Thanks to infrared imaging of a tumour zone, the molecule-probe device developed by Jean-Luc Coll will enable the surgeon to perform a precise excision and thus avoid surgery which would be incapacitating for the patient.

» Description and functionalities

- a molecule capable of recognising areas where tumoral angiogenesis is taking place and efficiently cutting out the tumours and their micrometastases

- a near-infrared peroperative optical imaging system to reconstitute a precise image of the extent of the invaded zone during surgery.

» Technology

Combination of a bioconjugated molecule incorporating a fluorophore visible in the infrared, injected intravenously before surgery, and a near-infrared probe.

» Performances

- Surgery assisted for the first time by non-invasive peroperative imaging.

- Imaging visible under normal surgical lighting.

- Visualisation of submillimetric tumours.

» Laboratory

In vivo imaging platform – Albert Bonniot Institute - réf 061017_Coll_RAFT _Fiche_techno

» Target

- Primary and metastatic tumours
- Pulmonary, ENT, ovarian, colorectal and breast cancers, sarcomas, etc.

» Application area

- Oncology
- Excision surgery assisted by molecular optical imaging

» Interview with Jean-Luc Coll

What is the motivation for your research work?
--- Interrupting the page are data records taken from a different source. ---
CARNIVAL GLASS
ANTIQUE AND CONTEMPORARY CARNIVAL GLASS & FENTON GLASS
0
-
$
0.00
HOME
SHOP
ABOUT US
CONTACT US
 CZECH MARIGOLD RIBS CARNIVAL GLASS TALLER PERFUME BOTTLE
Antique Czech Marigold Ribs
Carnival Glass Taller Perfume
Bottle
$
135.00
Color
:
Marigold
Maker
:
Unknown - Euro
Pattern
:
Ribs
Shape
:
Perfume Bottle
We have been working for 7 years on the RAFT-RGD molecule, with the aim of vectorising it. The objective was to convey a drug tolung cancer in a targeted manner. We were working at that time on models of mice with pulmonary metastases but were unable to see the metastases. We were obliged to kill the mice. Did a mouse have tumours, and, if so, when we injected the molecule, was it capable of penetrating the tumour? This made it clear that imaging instruments were needed. Indeed, surgeons had already expressed this need. A fluorescent dye, replacing the drug, was attached to the molecule. We were then able to see that it was able to travel specifically to the tumour.
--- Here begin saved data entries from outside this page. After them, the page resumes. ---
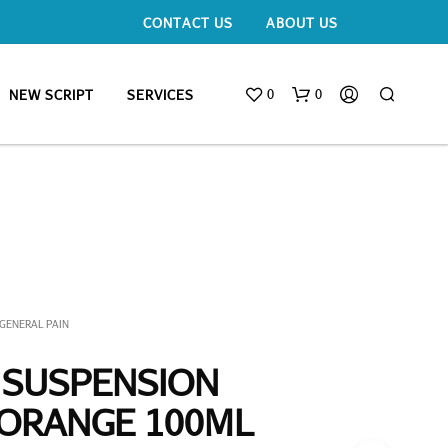
CONTACT US
ABOUT US
0
0
NEW SCRIPT
SERVICES
GENERAL PAIN
 SUSPENSION
 ORANGE 100ML
N
O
At the same time, camera technology and sensitivity were changing and there was an increasing number of miniaturised cameras operating in the infrared which could be used for imaging.

How could a company use your innovation?

The company will have to export the technology to other pathologies and other cancers, as well as improving the specificity of both the molecule and the instrument to adapt to various types of clinical situation. There are many enquiries for vascular microsurgery. Doctors are interested in being able to see in real time the flow of blood resuming in the vessels.

What is your working environment?

Our group comprises 22 people. The three main areas in which we work are proteomics, the mechanisms by which cancers resist treatment, and a third area linked to our project work on the optical imaging of cancers and problems of vectorising large molecules. The project was undertaken by a group composed of chemists (UMR-5250), physicists (CEA-LETI) and clinicians (CLB Lyon).